Some of it has value. Cut glass bowls. Some is pretty. Many were gifts. Collectively it’s not enough to bring in an auctioneer or appraiser. (“Sure lady this cut glass bowl is nice but you can buy one at the store for $80!”)
Really tough job (at least for me). Enter Marie Kondo.
She has written a fabulously successful book on organizing. More pointedly – throwing out everything that doesn’t bring you joy. The technique is to hold something to see if it gives you joy. If not, throw out or donate.
You either love her or think it’s a big rip-off. She talks about joy a lot. A whole lot.
Could this work for me? Can you really feel joy by holding something? Can I get over the need to re-home?
Where to start? The beloved husband’s stuff? I don’t think I would find joy there. I also don’t think I’d be successful in throwing any of his stuff out. (He oversees the trash.)
I got a lead on a place that sells second-hand stuff (nice stuff) and the proceeds go to a women’s homeless shelter. Their pickings are attractive enough that I know someone who shops there. This would give me joy.
On a positive note I found that I have been folding my clothes correctly. I “rotate” most of my clothes – jeans, nightgowns, socks, etc. To do that you have to fold and store vertically so you can push the pile to the right and add the newly laundered to the left. Perhaps I should write a book!
(Note to self: You missed writing about sex toys and clothes folding, both authors were financially successful. Pay attention please! No one cares about your adventures with lemon pie!)

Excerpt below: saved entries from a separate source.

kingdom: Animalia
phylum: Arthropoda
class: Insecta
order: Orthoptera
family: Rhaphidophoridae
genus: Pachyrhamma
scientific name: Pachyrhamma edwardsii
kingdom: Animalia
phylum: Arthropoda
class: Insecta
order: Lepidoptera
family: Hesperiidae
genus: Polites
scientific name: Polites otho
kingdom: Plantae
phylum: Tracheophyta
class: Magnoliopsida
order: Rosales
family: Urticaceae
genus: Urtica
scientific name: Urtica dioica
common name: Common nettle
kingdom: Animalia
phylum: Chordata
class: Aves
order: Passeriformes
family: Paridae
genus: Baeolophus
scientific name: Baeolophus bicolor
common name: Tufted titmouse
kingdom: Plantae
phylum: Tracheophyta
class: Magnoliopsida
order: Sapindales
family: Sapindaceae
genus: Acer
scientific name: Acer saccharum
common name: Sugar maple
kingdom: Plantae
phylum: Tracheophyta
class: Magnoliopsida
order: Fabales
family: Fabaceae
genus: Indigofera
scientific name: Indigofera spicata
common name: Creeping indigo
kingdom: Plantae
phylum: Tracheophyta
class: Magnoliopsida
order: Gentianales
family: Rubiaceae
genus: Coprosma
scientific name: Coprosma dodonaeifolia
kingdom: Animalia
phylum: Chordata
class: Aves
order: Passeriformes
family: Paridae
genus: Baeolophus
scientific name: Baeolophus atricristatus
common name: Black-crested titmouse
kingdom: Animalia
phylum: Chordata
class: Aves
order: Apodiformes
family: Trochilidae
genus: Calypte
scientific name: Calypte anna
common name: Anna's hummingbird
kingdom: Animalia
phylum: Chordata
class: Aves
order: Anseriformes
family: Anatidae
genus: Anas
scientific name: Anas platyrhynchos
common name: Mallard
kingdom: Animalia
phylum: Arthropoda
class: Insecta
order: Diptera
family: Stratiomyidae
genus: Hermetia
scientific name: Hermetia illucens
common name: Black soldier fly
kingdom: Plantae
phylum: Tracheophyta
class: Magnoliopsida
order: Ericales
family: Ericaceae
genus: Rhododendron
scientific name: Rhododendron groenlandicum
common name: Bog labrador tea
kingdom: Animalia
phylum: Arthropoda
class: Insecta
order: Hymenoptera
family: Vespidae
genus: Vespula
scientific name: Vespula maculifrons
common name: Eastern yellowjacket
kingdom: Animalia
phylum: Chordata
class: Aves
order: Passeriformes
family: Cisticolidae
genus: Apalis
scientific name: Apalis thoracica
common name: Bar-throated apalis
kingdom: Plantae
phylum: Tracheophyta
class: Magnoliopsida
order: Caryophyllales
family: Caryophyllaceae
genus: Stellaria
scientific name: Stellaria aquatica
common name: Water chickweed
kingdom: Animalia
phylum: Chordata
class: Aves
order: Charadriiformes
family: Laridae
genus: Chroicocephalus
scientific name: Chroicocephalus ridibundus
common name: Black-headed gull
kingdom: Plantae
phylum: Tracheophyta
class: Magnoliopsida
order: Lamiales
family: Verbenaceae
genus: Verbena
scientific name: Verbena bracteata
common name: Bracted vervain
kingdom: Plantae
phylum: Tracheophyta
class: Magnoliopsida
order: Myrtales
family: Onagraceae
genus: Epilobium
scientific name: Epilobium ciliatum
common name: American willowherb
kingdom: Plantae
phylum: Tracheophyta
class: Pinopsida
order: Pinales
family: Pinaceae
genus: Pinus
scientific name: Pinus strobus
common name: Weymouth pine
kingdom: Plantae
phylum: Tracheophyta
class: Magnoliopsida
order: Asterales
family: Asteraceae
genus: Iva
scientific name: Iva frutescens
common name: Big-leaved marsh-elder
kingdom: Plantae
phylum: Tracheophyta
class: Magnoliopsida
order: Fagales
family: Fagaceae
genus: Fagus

Author’s note: I did not read Ms. Kondo’s book “The Life Changing Magic of Tidying Up: The Japanese Art of Decluttering and Organizing.” I did watch her YouTube videos. If you are truly disorganized (I’m not disorganized, I just hate to part with usable stuff), it’s a good start.
Another note: Sorry about the blurry selfie. Can’t take a clear picture, focus and hold the camera steady while I press the button. It’s like walking and chewing gum.